Sono catartici i reperti di rara bellezza esposti nel Podium vetrato della Fondazione Prada; molte sculture ci osservano poiché rivolte verso l’esterno, e tutte sono un simbolo di ricucitura tra epoche diverse e documentano come il riuso, praticato dall’antichità alla modernità, produca nuova bellezza. Perché? Perché preclude la distruzione, ma ricostruisce e trasformazione delle opere nel corso del tempo. Il riciclo è una costante dell’arte.
I reperti archeologici, riusati in epoche diverse, cambiano la loro funzione e significato, come il trono del II secolo A.C. di un sacerdote di Dionisio in un teatro greco sulla costa della Turchia, poi riciclato come sedia episcopale. Incuriosiscono le opere scambiate per vere come la testa di cavallo di Donatello. Un capolavoro in bronzo di una qualità anatomica indiscutibile, così come i pavimenti comaschi ricavati dai palazzi sontuosi dell’antica Roma. Tra le opere esposte c’è una preziosa mensa in bronzo e argento con decorazioni egizie, che Pietro Bembo nel 1527 incorporò nella propria vita quotidiana dotandola di piedi e facendone altro, forse un tavolo da studio.
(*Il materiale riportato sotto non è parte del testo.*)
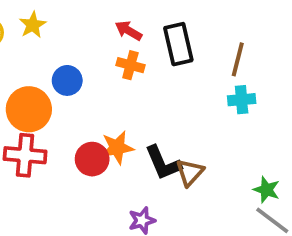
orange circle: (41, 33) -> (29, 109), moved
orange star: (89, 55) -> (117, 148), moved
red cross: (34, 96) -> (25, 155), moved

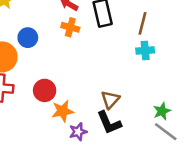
orange star: (117, 148) -> (63, 111), moved
black L-shape: (163, 163) -> (109, 123), moved
green star: (267, 190) -> (162, 111), turned 30

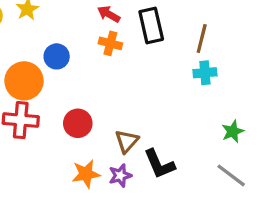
brown triangle: (110, 99) -> (127, 141), moved
orange star: (63, 111) -> (86, 174), moved
green star: (162, 111) -> (233, 131), moved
Catalizza lo sguardo un gruppo di un leone che sbrana un cavallo (IV secolo a. C), che nel Medioevo fu trasportato in Campidoglio e usato come simbolo della potenza e della giustizia della città di Roma. Ogni singolo pezzo richiede attenzione, perché narra storie dei collezionisti e del contesto nel quale circola, come per esempio la statua di Costantino, alta 11 metri, di cui nel 1486 furono scoperti una decina di grandi frammenti, a cominciare dalla testa-ritratto. Tutti, in seguito, furono portati al Campidoglio ed esposti al pubblico come segno supremo di gloria antica che si era ridotta in frantumi ma poteva rinascere.
Recycling Beauty è una mostra impegnativa ma necessaria, che invita a considerare la frantumazione dell’antichità e la sua ricomposizione, come antidoto all’ossessione del presente che ci domina. La statua del I secolo D.C alla quale verso il 1501 venne aggiunta una testa ad opera di uno scultore veneziano, che la identifica come Santa Ifigenia composta da tre parti separate nell’Ottocento, è stata ricomposta per la prima volta in questa mostra. E magistrale è anche l’allestimento di Koolhaas, che permette allo spettatore di sedersi davanti alle opere, affiancate da didascalie scientifiche, testi didattici e pannelli che forniscono informazioni dettagliate, con il fine di dialogare intimamente sul valore anche morale della classicità, della storia dell’arte, consapevoli della coesistenza attuale di un tempo accelerato o stagnante, in cui trasformazione e tradizione da sempre convivono.